0281: Clinical Outcomes of Filgotinib in Patients with RA Aged ≥65 Years: A Post Hoc Subgroup Analysis of Phase 2 and 3 Clinical Trials and Ongoing Long-Term Extensions
University of Manchester Manchester, United Kingdom
Maya Buch1, BERNARD COMBE2, Jose A Gomez-Puerta3, Roberto Felice Caporali4, jacques-eric gottenberg5, Paul Van Hoek6, Vijay Rajendran7, Pieter-Jan Stiers6, Katrien Van Beneden6, Daniel Aletaha8, Gerd Burmester9, Rene Westhovens10 and Yoshiya Tanaka11, 1University of Manchester and NIHR Manchester Biomedical Research Centre, Manchester, United Kingdom, 2Montpellier University, Montpellier, France, 3Hospital Clínic de Barcelona, Barcelona, Spain, 4University of Milan, Milano, Italy, 5Strasbourg University Hospital, Strasbourg, France, 6Galapagos NV, Mechelen, Belgium, 7Galapagos NV, Gent, Belgium, 8Medical University Vienna, Wien, Austria, 9Charité University Medicine Berlin, Berlin, Germany, 10University Hospitals Leuven, Leuven, Belgium, 11University of Occupational and Environmental Health, Kitakyusyu Fukuoka, Japan
Background/Purpose: Filgotinib (FIL) is a Janus kinase 1 preferential inhibitor approved for the treatment of moderate to severe active RA.1 It was previously reported that a numerically higher proportion of patients (pts) aged ≥65 vs < 65 y had an adverse event (AE), serious AE, or serious infection in the FIL 200 mg (FIL200) group of the pooled phase 2 and 3 safety studies.2 Here we report updated data on AEs of special interest (AESIs) and efficacy in these age groups.

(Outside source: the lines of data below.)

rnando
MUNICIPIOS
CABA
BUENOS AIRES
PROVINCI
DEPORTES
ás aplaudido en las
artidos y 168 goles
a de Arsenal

Methods: This post hoc analysis assessed safety and efficacy in pts aged < 65 and ≥65 y using data from the phase 2 DARWIN 1 (NCT01888874) and 2 (NCT01894516) trials; phase 3 FINCH 1 (NCT02889796), 2 (NCT02873936), and 3 (NCT02886728) trials; and DARWIN 3 (NCT02065700) and FINCH 4 (NCT03025308) long-term extension (LTE) trials. All pts with RA fulfilled 2010 ACR/EULAR criteria. Data were as of Jan 11, 2022 (DARWIN 3) and Jan 31, 2022 (FINCH 4). Analyses were performed on an ad hoc interim analysis data set without additional cleaning. The as-treated analysis set included all available data for pts receiving ≥1 FIL dose (FIL200/FIL 100 mg [FIL100]), including those rerandomized to FIL in the LTE. Censored exposure-adjusted incidence rates (EAIRs)/100 patient-years of exposure of AESIs by age category (< 65 vs ≥65 y) are presented. EAIR and 95% confidence intervals (CIs) were calculated. Proportions of pts aged < 65 and ≥65 y achieving a 20, 50 and 70% improvement in ACR criteria (ACR20/50/70) and DAS28-CRP low disease activity (LDA) at Week 144 in FINCH 4, estimated using observed cases, are reported.

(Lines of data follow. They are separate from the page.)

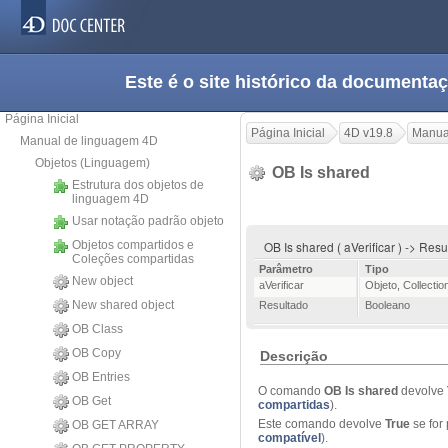
Este é o site histórico da documen
Página Inicial
Página Inicial
4D v19.8
Manua
Manual de linguagem 4D
Objetos (Linguagem)
OB Is shared
Estrutura dos objetos de
linguagem 4D
Usar notação padrão objeto
Objetos compartidos e
OB Is shared ( aVerificar ) -> Res
Coleções compartidas
Parâmetro
Tipo
New object
aVerificar
Objeto
,
Collectio
New shared object
Resultado
Booleano
OB Class
OB Copy
Descrição
OB Entries
O comando
OB Is shared
devolve
OB Get
compartidas
).
Este comando devolve
True
se for
OB GET ARRAY
compatível
).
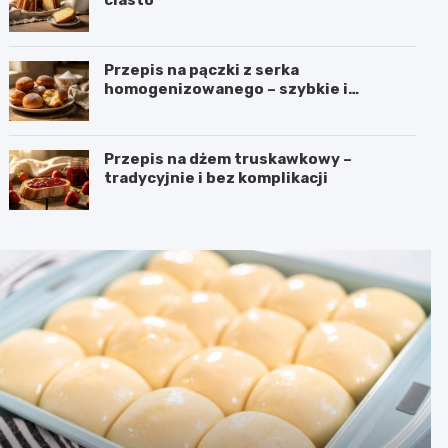
Przepis na pączki z serka
homogenizowanego – szybkie i
puszyste
Przepis na dżem truskawkowy –
tradycyjnie i bez komplikacji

Results: In this pooled analysis, pts aged ≥65 y had higher proportions of cardiovascular (CV) risk factors at baseline vs those < 65 y (Table 1). A higher proportion of pts aged < 65 vs ≥65 y were current smokers. A larger proportion of pts in the ≥65 vs < 65 y age group were from North America. EAIRs of AESIs were generally higher in pts aged ≥65 than < 65 y (Table 2). In pts aged ≥65 y, the EAIRs of adjudicated major adverse cardiovascular events, venous thromboembolisms, serious infections, and herpes zoster differed between the 2 FIL doses with partly or largely overlapping CIs. The EAIRs of nonmelanoma skin cancer (NMSC), malignancies (excluding NMSC), and treatment-emergent AE (TEAE) leading to death were numerically higher in the ≥65 y age group, but not in the < 65 y age group, with FIL200 vs FIL100. The most reported fatal outcomes with FIL200 in the ≥65 y age group were malignancies, cardiac disorders, and infections and infestations. ACR20/50/70 and DAS28-CRP LDA rates in pts aged < 65 and ≥65 y in FINCH 4 were maintained or numerically higher with FIL200 to Week 144 (Table 3).
Conclusion: In this post hoc integrated safety analysis, the EAIRs of AESIs were generally higher in pts aged ≥65 y than < 65 y, which is to be expected in an older population. A numerically higher incidence of NMSC, malignancies (excluding NMSC), and TEAEs leading to death was observed in the FIL200 vs FIL100 group in pts aged ≥65 but not < 65 y. In FINCH 4, efficacy was generally maintained in both age groups. Limitations include the ad hoc nature of the analysis, overlapping CIs, lack of comparator data, and potential LTE bias.